**WHAT YOU WILL DO:**
Print each of the rows below word for word, leaving the pictures out of your output.

**STORED DATA:**
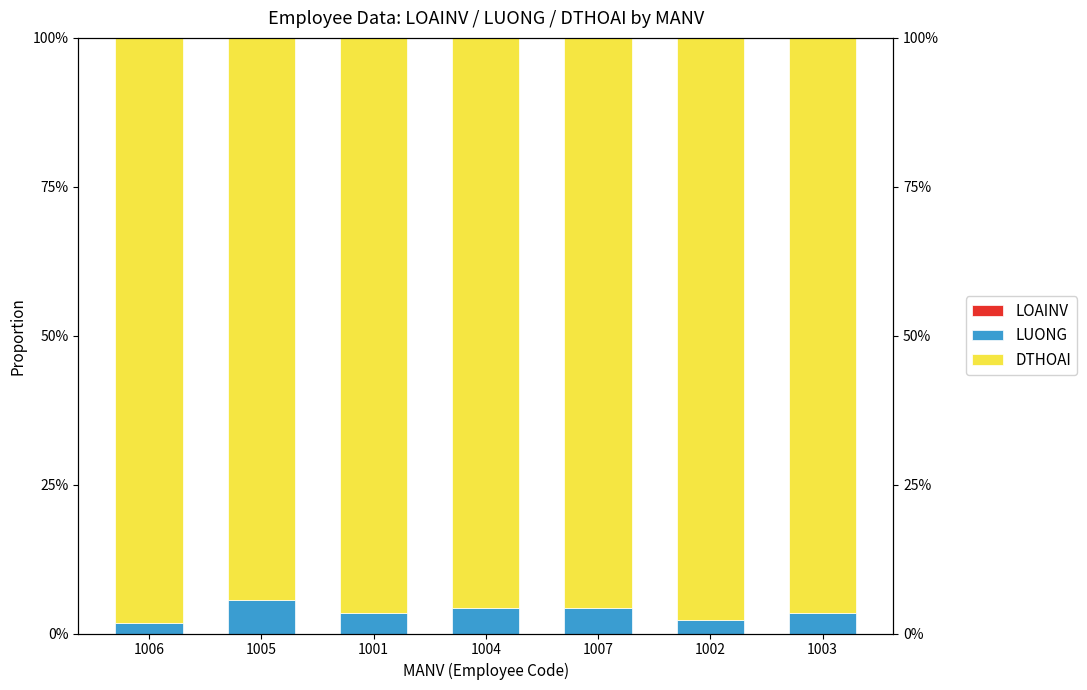

Which series changed the most between 1005 and 1001?

LUONG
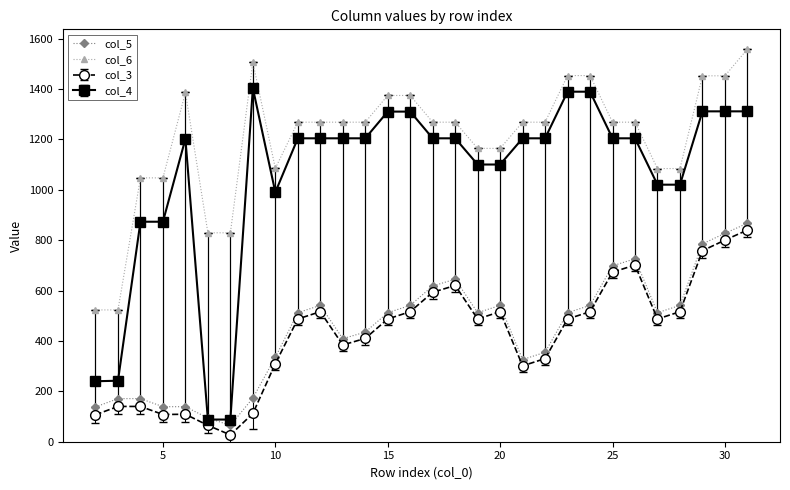

Does the chart have visible grid lines?

No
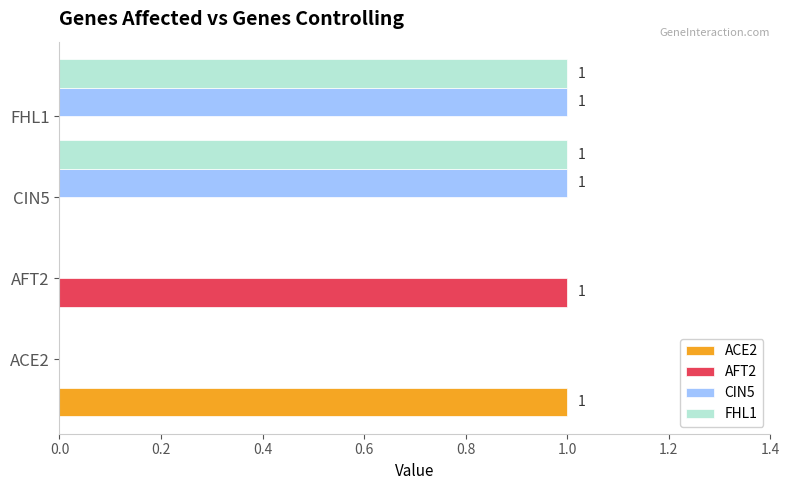

How many bars are there in each group?

4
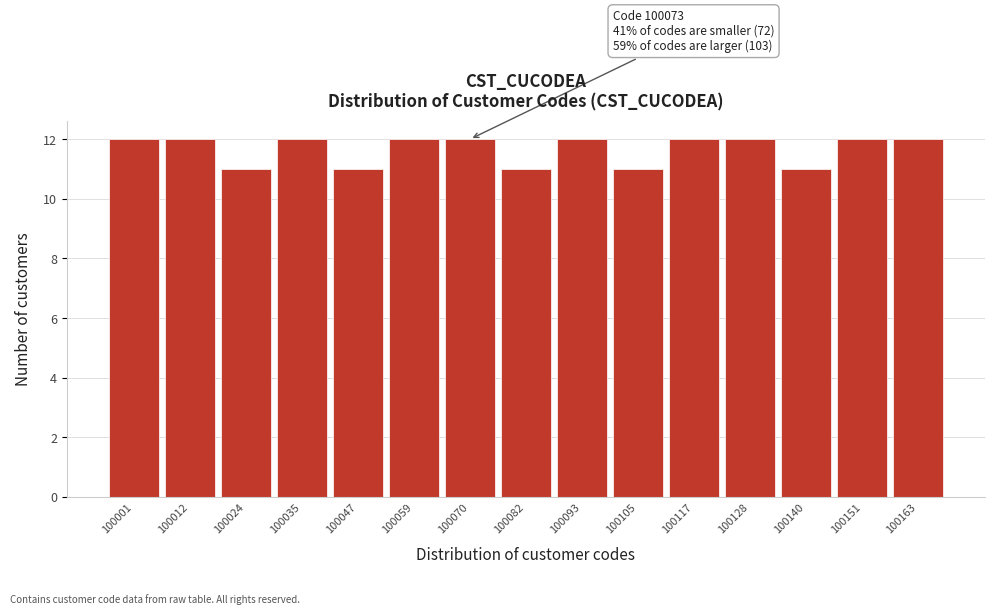

Reading left to right, transcribe all the data shown in this chart.

12	12	11	12	11	12	12	11	12	11	12	12	11	12	12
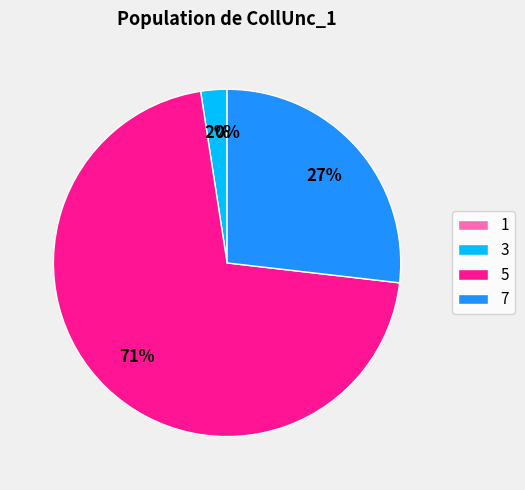

True or false: 7 accounts for 19% of the total.

False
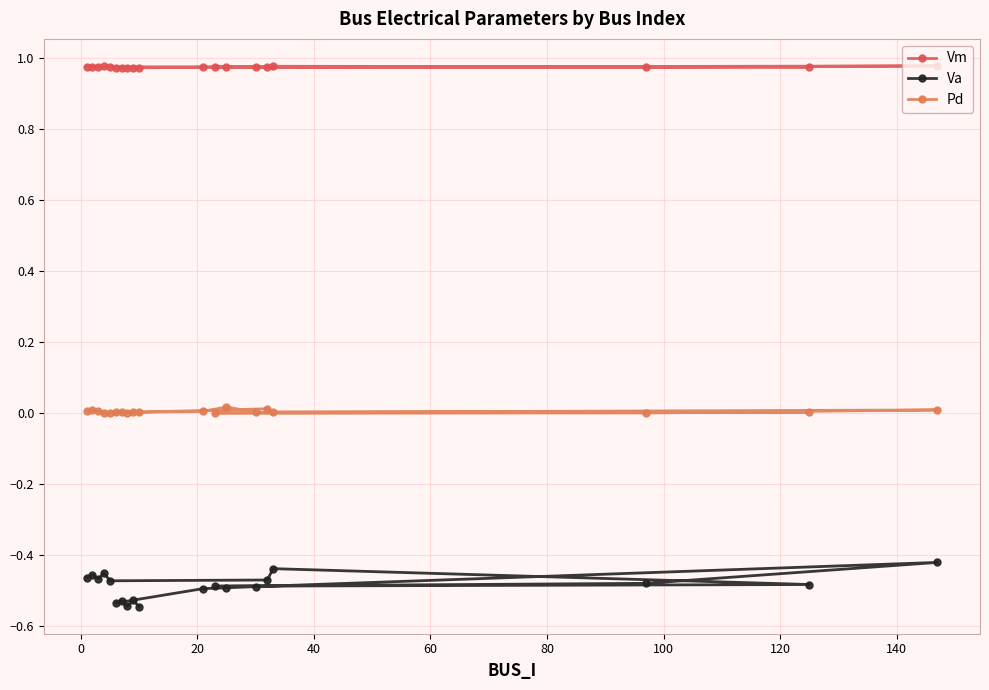

Reading left to right, what are all the values shown in this chart?

Vm: 1.0	1.0	1.0	1.0	1.0	1.0	1.0	1.0	1.0	1.0	1.0	1.0	1.0	1.0	1.0	1.0	1.0	1.0	1.0
Va: -0.5	-0.5	-0.5	-0.5	-0.5	-0.5	-0.4	-0.5	-0.5	-0.5	-0.4	-0.5	-0.5	-0.5	-0.5	-0.5	-0.5	-0.5	-0.5
Pd: 0.0	0.0	0.0	0.0	0.0	0.0	0.0	0.0	0.0	0.0	0.0	0.0	0.0	0.0	0.0	0.0	0.0	0.0	0.0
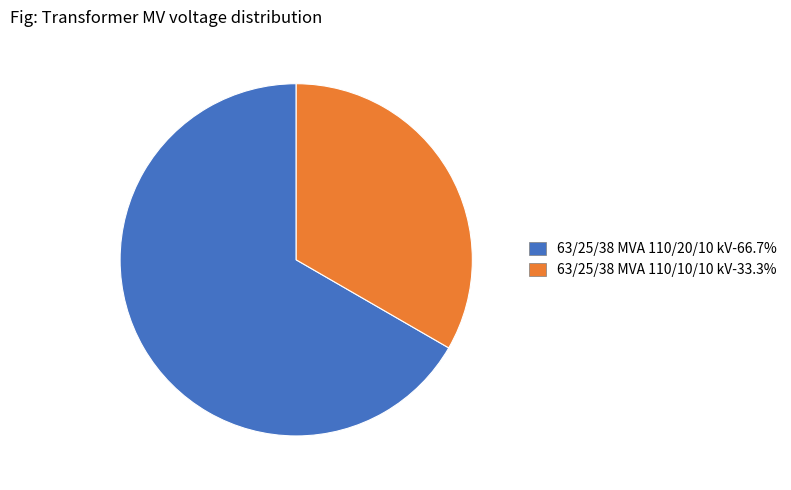

What is the ratio of the value at 63/25/38 MVA 110/10/10 kV-33.3% to the value at 63/25/38 MVA 110/20/10 kV-66.7%?

0.5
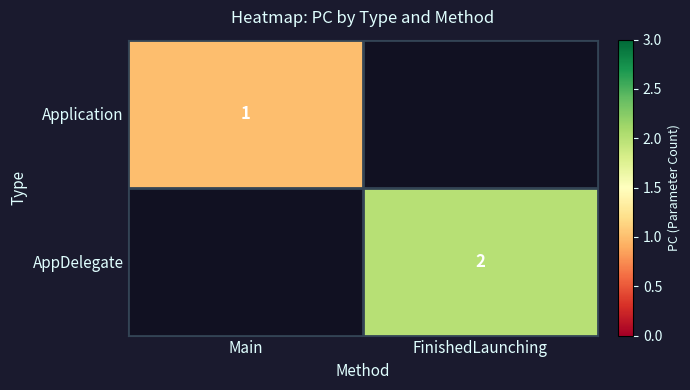

The Application series shows 1 at Main. True or false?

True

**ANSWER FOR THIS EXERCISE:**
Which series changed the most between 1005 and 1001?

LUONG

Does the chart have visible grid lines?

No

How many bars are there in each group?

4

Reading left to right, transcribe all the data shown in this chart.

12	12	11	12	11	12	12	11	12	11	12	12	11	12	12

True or false: 7 accounts for 19% of the total.

False

Reading left to right, what are all the values shown in this chart?

Vm: 1.0	1.0	1.0	1.0	1.0	1.0	1.0	1.0	1.0	1.0	1.0	1.0	1.0	1.0	1.0	1.0	1.0	1.0	1.0
Va: -0.5	-0.5	-0.5	-0.5	-0.5	-0.5	-0.4	-0.5	-0.5	-0.5	-0.4	-0.5	-0.5	-0.5	-0.5	-0.5	-0.5	-0.5	-0.5
Pd: 0.0	0.0	0.0	0.0	0.0	0.0	0.0	0.0	0.0	0.0	0.0	0.0	0.0	0.0	0.0	0.0	0.0	0.0	0.0

What is the ratio of the value at 63/25/38 MVA 110/10/10 kV-33.3% to the value at 63/25/38 MVA 110/20/10 kV-66.7%?

0.5

The Application series shows 1 at Main. True or false?

True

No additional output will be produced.